Toutes ces victimes avaient en commun d’avoir publié des articles critiques sur le gouvernement ou le parti au pouvoir, le Frelimo, ou d’avoir fait des commentaires à charge dans la presse.
Un climat de peur
“Les gens vont penser que c’est la façon dont on procède ici, au Mozambique”, observe Jeremias Langa, journaliste et administrateur du groupe de médias privé Soico.
Ils auront davantage peur de parler.”
Quand la liberté d’expression n’est pas visée par des agressions, elle l’est par des menaces judiciaires. Cette année, le rédacteur en chef du journal Canal de Moçambique, Matias Guente, a été accusé de diffamation et de calomnie après avoir publié une caricature de l’ancienne gouverneure de la Banque du Mozambique, Joana Matsombe.
L’État a commencé par requérir une peine de dix-huit mois de prison et une amende de 2 millions de meticais (28 000 d’euros) avant de revenir à plus de bon sens et de demander au tribunal d’abandonner les charges. C’est le procureur Carlos Banze qui, paradoxalement, a le mieux formulé le problème en disant aux magistrats :
Quiconque exerce un mandat public s’expose à une surveillance étroite, et il n’est pas convenable de se servir du droit pénal pour incriminer un point de vue, ce qui ne peut qu’effrayer les citoyens.”
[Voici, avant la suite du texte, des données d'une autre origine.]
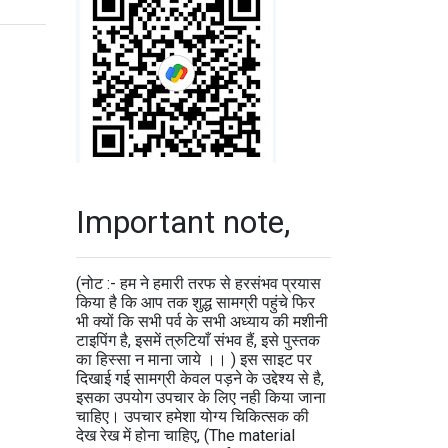
Important note,
(नोट :- हम ने हमारी तरफ से हरसंभव प्रयास
किया है कि आप तक शुद्ध सामग्री पहुंचे फिर
भी क्यों कि सभी पर्व के सभी अध्याय की मशीनी
टाइपिंग है, इसमें त्रुटियाँ संभव हैं, इसे पुस्तक
का हिस्सा न माना जाये ।। ) इस साइट पर
दिखाई गई सामग्री केवल पड़ने के उद्देश्य से है,
इसका उपयोग उपचार के लिए नही किया जाना
चाहिए। उपचार हमेशा योग्य चिकित्सक की
देख रेख में होना चाहिए, (The material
Le sentiment des journalistes d’être victimes de répressions a été confirmé par des preuves empiriques. Entre 2016 et 2017, les atteintes à la liberté de la presse ont augmenté de 80 %, selon la section mozambicaine de l’Institut des médias de l’Afrique australe (Misa). Et 21 cas de menaces et d’agressions contre des journalistes, ainsi que de nombreuses accusations inventées de toutes pièces ont été enregistrés.
Les publications locales également visées
C’est dans ce contexte que le gouvernement a annoncé la mise en place de frais exorbitants pour les correspondants étrangers. “Je pense que ces frais sont vraiment excessifs et qu’ils vont nuire à la liberté d’opinion ainsi qu’à la diversité des points de vue”, a regretté Tom Bowker, le rédacteur en chef de Zitamar News basé au Mozambique. Avec les nouvelles règles, il devra débourser plus de 8 000 dollars [6 900 euros] pour une accréditation annuelle.
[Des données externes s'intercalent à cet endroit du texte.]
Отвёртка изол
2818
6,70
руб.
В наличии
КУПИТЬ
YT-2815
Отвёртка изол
Les médias locaux pâtiront, eux aussi, des nouveaux tarifs proposés par le gouvernement, qui s’élèvent à 3 300 dollars [2 800 euros] pour l’enregistrement d’une nouvelle publication et à 800 dollars [680 euros] pour celui d’une nouvelle station de radio communautaire.
Ce dernier chiffre dépasse largement les moyens dont disposent la plupart de ces stations, qui constituent souvent la seule source d’information dans les zones reculées.
“C’est un montant inadmissible, qui compromet le travail des premiers médias à traiter directement des problèmes des régions, où l’information est rare”, a souligné Dércio Tsandzana, journaliste et militant social.
Au Mozambique, les élections municipales sont prévues pour le mois d’octobre, et la présidentielle pour l’an prochain. C’est dans ces moments-là que les politiciens redoutent le plus le pouvoir d’une presse indépendante crédible, ce qui rend le métier de journaliste d’autant plus dangereux.
L’auteur de cet article est un journaliste mozambicain, qui écrit avec un pseudonyme pour préserver sa sécurité.